- **What the exercise asks**
Keep the images out and set the listing below down word for word.

- **Task input**
——————

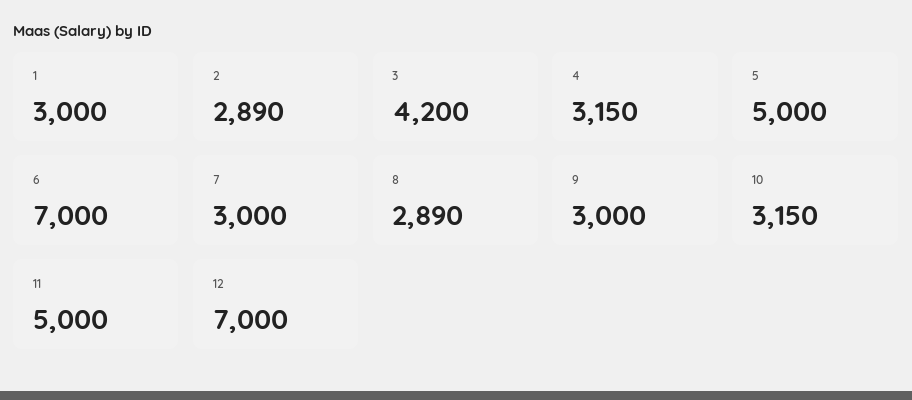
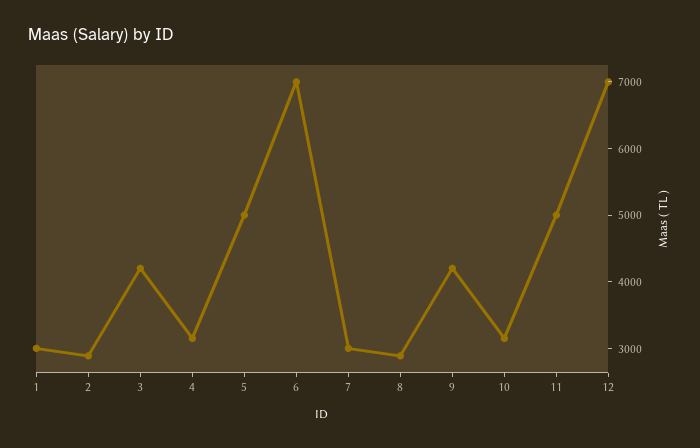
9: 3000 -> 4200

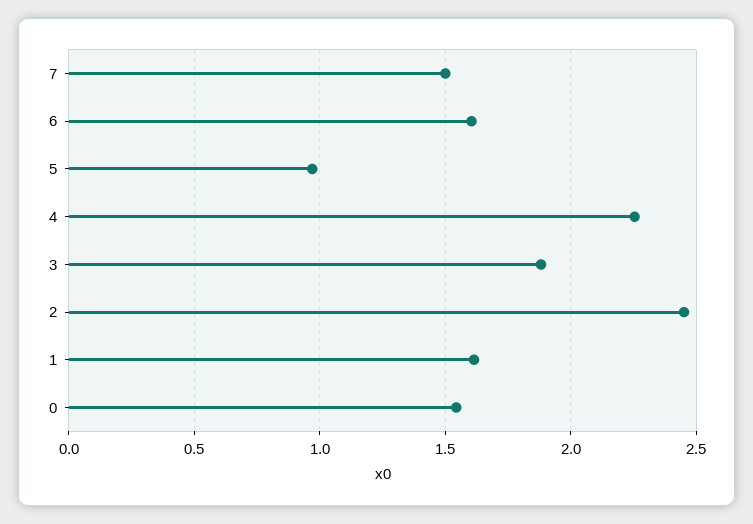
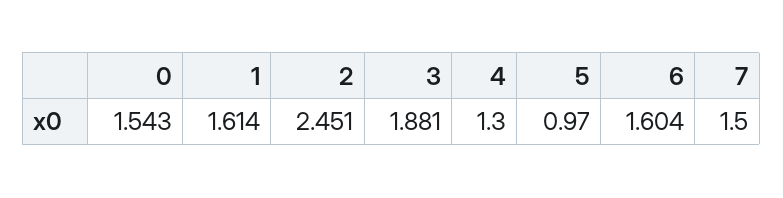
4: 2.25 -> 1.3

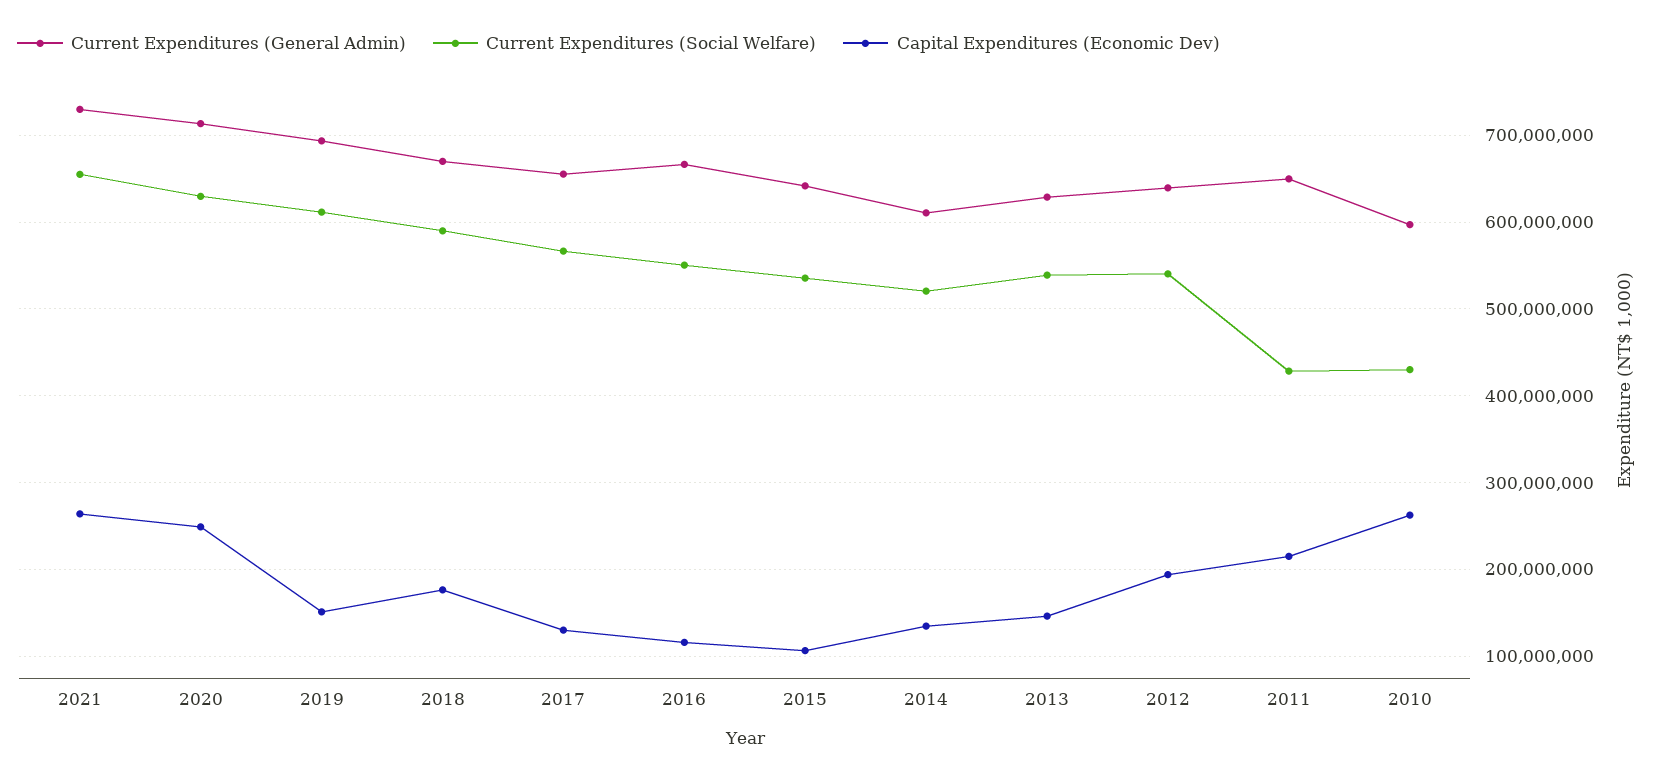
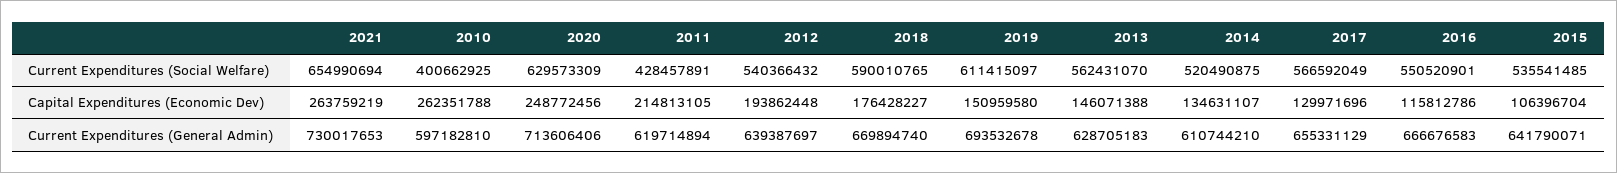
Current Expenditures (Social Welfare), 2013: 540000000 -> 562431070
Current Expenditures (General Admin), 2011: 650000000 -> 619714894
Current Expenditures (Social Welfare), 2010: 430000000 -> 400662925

——————

- **Solved exercise**
9: 3000 -> 4200

4: 2.25 -> 1.3

Current Expenditures (Social Welfare), 2013: 540000000 -> 562431070
Current Expenditures (General Admin), 2011: 650000000 -> 619714894
Current Expenditures (Social Welfare), 2010: 430000000 -> 400662925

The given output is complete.